#### Input for this task:
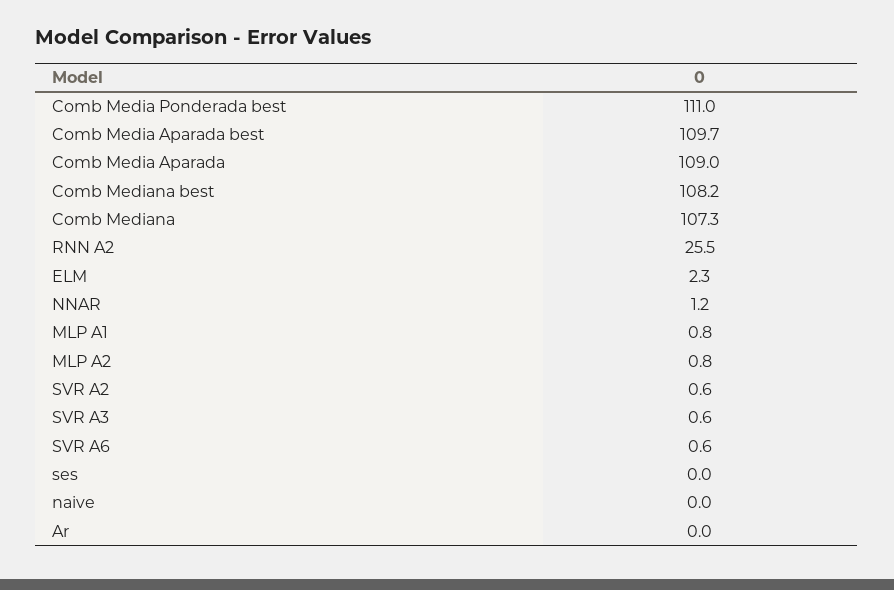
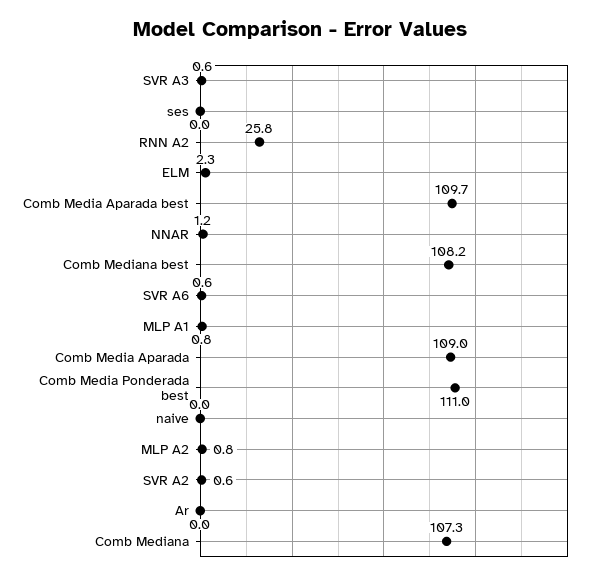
  {
    "Comb Media Ponderada best": 111,
    "Comb Media Aparada best": 109.7,
    "Comb Media Aparada": 109,
    "Comb Mediana best": 108.2,
    "Comb Mediana": 107.3,
-   "RNN A2": 25.5,
+   "RNN A2": 25.8,
    "ELM": 2.3,
    "NNAR": 1.2,
    "MLP A1": 0.8,
    "MLP A2": 0.8,
    "SVR A2": 0.6,
    "SVR A3": 0.6,
    "SVR A6": 0.6,
    "ses": 0,
    "naive": 0,
    "Ar": 0
  }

#### What this task involves:
Leaving the images out, return every record exactly.

#### Task output:
  {
    "Comb Media Ponderada best": 111,
    "Comb Media Aparada best": 109.7,
    "Comb Media Aparada": 109,
    "Comb Mediana best": 108.2,
    "Comb Mediana": 107.3,
-   "RNN A2": 25.5,
+   "RNN A2": 25.8,
    "ELM": 2.3,
    "NNAR": 1.2,
    "MLP A1": 0.8,
    "MLP A2": 0.8,
    "SVR A2": 0.6,
    "SVR A3": 0.6,
    "SVR A6": 0.6,
    "ses": 0,
    "naive": 0,
    "Ar": 0
  }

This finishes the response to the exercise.